__DOCUMENT SECTION__:
A desire to bring balance to a county board with bad spending habits is partly what motivated pediatrician Chris Wangard to run for public office.
The successful Madison County board member-elect defeated Don Sonnenberg after the Troy residents battled each other for County Board Chairman Alan Dunstan’s open seat in District 2. The recent election was the first in which Madison County voters elected a chairman at-large.
A young doctor in a growing practice, Wangard also was propelled into politics so that he could take a stand on legal reform.
“Clearly, at the county board level you’re not going to fix the legal environment,” Wangard said. “But we need representatives at every level of government—local, county, state and in the judiciary—who are sick and tired of judicial abuse.”
At Bard & Didriksen Pediatrics in Edwardsville, where Wangard practices medicine, the doctor-turned-public-official has seen his medical malpractice insurance rates increase by nearly 300 percent over the past four years. When he started in 2000, his annual premium was approximately $4000. Most recently it rose sharply to nearly $24,000.
“Part of the increase was due to a maturing practice,” Wangard said. “But mainly it’s just skyrocketing rates.”
Wangard believes he was victorious because he simply worked harder than his opponent.
“I plain old out-worked him,” he said. “I am reasonably sure I knocked on more doors. I was also getting very good advice.”

__SUPPLIED MATERIAL__:

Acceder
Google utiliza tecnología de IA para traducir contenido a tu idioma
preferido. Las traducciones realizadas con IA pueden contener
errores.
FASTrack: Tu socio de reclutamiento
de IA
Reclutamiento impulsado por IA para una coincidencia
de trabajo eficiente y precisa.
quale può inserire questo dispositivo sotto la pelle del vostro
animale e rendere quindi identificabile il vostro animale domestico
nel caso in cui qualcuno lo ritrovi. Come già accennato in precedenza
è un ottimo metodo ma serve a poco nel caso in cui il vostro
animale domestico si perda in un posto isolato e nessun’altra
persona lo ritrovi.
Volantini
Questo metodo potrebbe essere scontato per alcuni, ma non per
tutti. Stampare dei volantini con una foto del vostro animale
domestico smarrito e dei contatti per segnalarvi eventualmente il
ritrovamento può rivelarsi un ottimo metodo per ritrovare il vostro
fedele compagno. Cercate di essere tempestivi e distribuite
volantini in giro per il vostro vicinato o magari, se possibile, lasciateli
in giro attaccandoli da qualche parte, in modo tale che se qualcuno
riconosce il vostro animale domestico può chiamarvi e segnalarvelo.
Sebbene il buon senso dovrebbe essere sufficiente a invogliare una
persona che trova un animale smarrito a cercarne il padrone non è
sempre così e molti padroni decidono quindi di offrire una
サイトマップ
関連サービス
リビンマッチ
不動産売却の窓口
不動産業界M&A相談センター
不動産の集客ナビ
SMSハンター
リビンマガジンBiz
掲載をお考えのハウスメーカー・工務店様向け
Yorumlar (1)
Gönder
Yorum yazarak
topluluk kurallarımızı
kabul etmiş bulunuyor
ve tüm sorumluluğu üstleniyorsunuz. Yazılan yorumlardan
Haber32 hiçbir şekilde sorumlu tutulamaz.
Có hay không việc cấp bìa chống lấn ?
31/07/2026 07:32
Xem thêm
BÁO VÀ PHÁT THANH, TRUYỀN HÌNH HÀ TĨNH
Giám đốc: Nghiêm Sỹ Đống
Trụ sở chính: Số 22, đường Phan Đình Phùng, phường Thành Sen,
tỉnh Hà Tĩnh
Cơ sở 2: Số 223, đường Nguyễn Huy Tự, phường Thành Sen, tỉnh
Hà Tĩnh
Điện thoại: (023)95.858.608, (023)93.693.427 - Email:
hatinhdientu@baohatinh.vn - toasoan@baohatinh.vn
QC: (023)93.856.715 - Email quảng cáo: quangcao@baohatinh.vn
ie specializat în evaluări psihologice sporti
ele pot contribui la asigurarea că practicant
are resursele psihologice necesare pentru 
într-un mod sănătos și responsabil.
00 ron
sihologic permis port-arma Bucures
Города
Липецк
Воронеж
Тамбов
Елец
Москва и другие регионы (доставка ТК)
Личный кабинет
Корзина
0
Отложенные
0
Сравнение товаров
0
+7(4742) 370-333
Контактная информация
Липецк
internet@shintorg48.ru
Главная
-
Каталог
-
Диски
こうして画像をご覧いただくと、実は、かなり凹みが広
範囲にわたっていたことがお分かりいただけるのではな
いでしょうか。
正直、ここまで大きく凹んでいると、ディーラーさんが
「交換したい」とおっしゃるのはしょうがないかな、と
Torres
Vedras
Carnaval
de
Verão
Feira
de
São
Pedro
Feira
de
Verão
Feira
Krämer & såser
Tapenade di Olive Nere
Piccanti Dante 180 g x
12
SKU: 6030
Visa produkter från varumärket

==

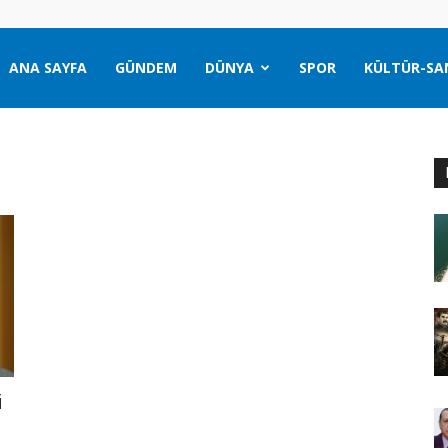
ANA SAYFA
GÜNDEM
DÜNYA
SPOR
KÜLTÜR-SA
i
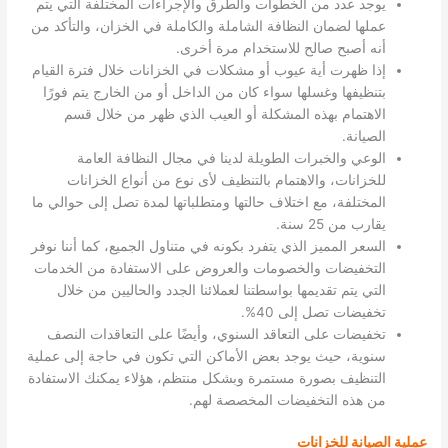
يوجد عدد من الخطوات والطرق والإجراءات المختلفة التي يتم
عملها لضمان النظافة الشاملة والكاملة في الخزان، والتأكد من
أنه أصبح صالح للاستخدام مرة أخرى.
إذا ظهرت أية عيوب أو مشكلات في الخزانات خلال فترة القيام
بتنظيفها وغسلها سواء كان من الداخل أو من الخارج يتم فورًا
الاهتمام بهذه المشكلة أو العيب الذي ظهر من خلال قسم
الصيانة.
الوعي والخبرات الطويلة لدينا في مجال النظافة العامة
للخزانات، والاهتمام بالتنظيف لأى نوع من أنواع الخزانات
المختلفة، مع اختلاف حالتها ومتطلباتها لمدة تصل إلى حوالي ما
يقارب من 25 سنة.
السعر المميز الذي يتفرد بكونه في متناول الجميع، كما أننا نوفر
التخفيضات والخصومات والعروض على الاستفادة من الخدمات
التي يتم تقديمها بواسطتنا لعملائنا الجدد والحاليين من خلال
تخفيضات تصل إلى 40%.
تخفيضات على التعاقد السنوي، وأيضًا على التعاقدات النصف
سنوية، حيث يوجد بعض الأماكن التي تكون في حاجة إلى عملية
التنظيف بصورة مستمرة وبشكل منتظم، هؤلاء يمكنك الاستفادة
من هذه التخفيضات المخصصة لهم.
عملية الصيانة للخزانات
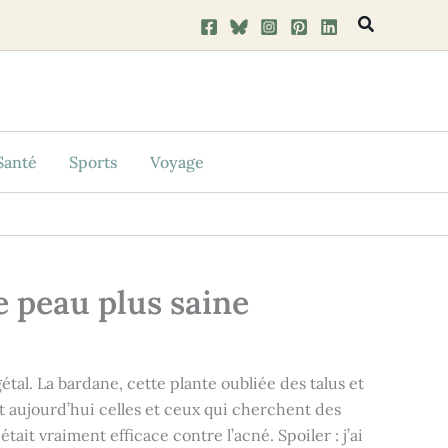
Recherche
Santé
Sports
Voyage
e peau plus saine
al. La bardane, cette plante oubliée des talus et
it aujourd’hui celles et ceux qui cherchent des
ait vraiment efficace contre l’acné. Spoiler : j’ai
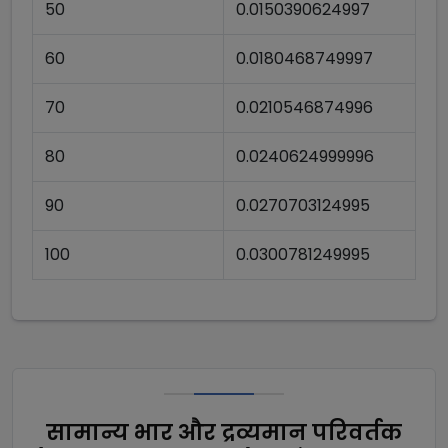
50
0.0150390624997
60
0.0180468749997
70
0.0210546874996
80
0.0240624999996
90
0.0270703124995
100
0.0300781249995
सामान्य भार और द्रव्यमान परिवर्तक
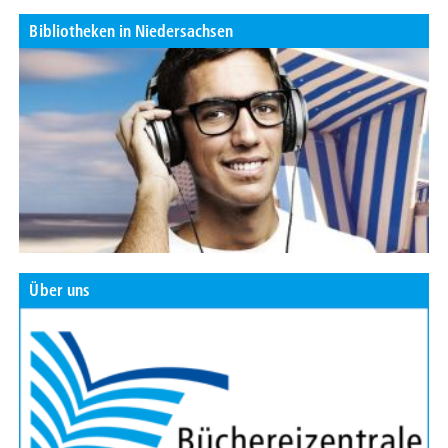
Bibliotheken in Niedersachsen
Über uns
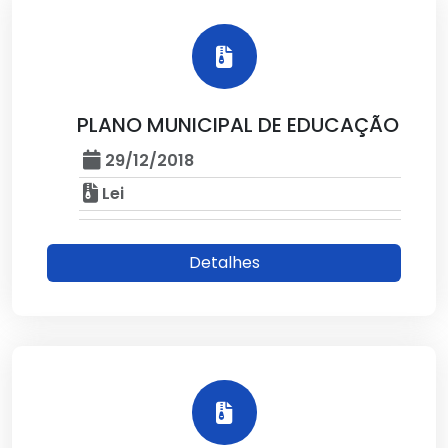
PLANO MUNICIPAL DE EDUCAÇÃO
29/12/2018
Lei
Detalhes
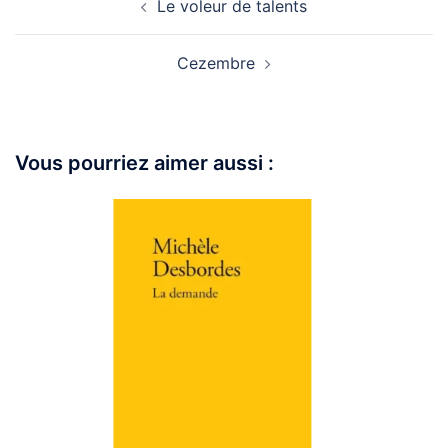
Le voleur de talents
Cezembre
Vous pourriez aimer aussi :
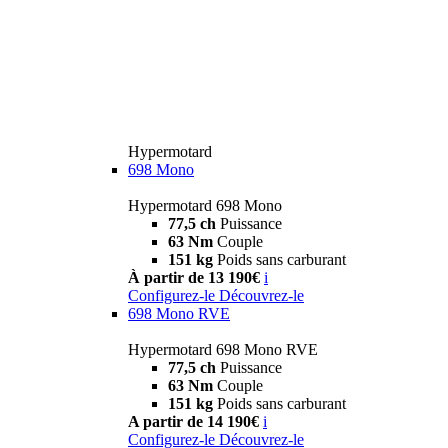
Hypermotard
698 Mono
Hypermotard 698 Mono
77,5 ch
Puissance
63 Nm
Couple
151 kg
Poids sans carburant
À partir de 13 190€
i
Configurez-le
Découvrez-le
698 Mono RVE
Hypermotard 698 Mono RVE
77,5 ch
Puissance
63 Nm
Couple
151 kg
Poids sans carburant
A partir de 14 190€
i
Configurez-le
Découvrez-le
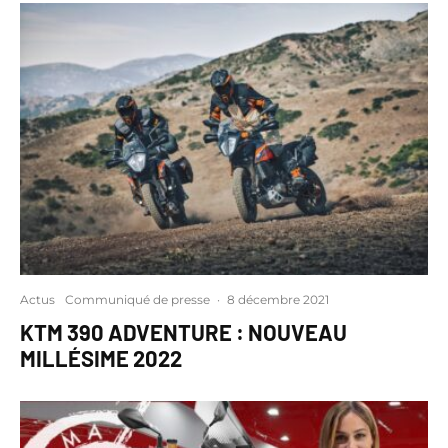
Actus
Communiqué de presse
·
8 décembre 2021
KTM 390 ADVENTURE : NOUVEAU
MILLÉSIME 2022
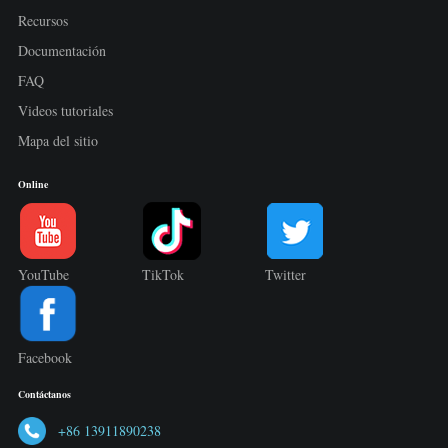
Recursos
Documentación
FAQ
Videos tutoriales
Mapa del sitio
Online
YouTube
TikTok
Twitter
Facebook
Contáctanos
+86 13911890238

__CHECK YOUR UNDERSTANDING__:
**A.** Copy out the passage of the Chris Wangard article from "The successful Madison" to "a chairman at-large.".
**B.** Continue the article on Chris Wangard's election to the Madison County board from the point where it ends.

__ANSWERS TO THIS EXERCISE__:
**A.**
The successful Madison County board member-elect defeated Don Sonnenberg after the Troy residents battled each other for County Board Chairman Alan Dunstan’s open seat in District 2. The recent election was the first in which Madison County voters elected a chairman at-large.

**B.**
Before the county chairman was elected by voters at-large, the position was bestowed upon the ranking popular partisan in a vote among board members. In Democratic control for decades, the chairman would also hold position as county board member.
When new members are sworn into office, there will be 11 Republicans on the county board of 29 seats.
Dunstan, a popular figure among Democrats and Republicans alike, easily defeated his Republican opponent, Eugene Frizzo, 56 to 44 percent.
“Generally, the (county board) district leans Republican,” Wangard said. “Dunstan had been successful because of his popularity. But the district has shifted to the Republican side.”
While Wangard does not point to any one particular problem area in the county’s budget, he does lament the board’s imprudent across-the-board budget spending increases.
“It’s low grade mismanagement.”
Wangard does have political ambitions beyond the county board.
“But I am not vaguely close to pursuing those. Let’s just see how this goes first,” he said.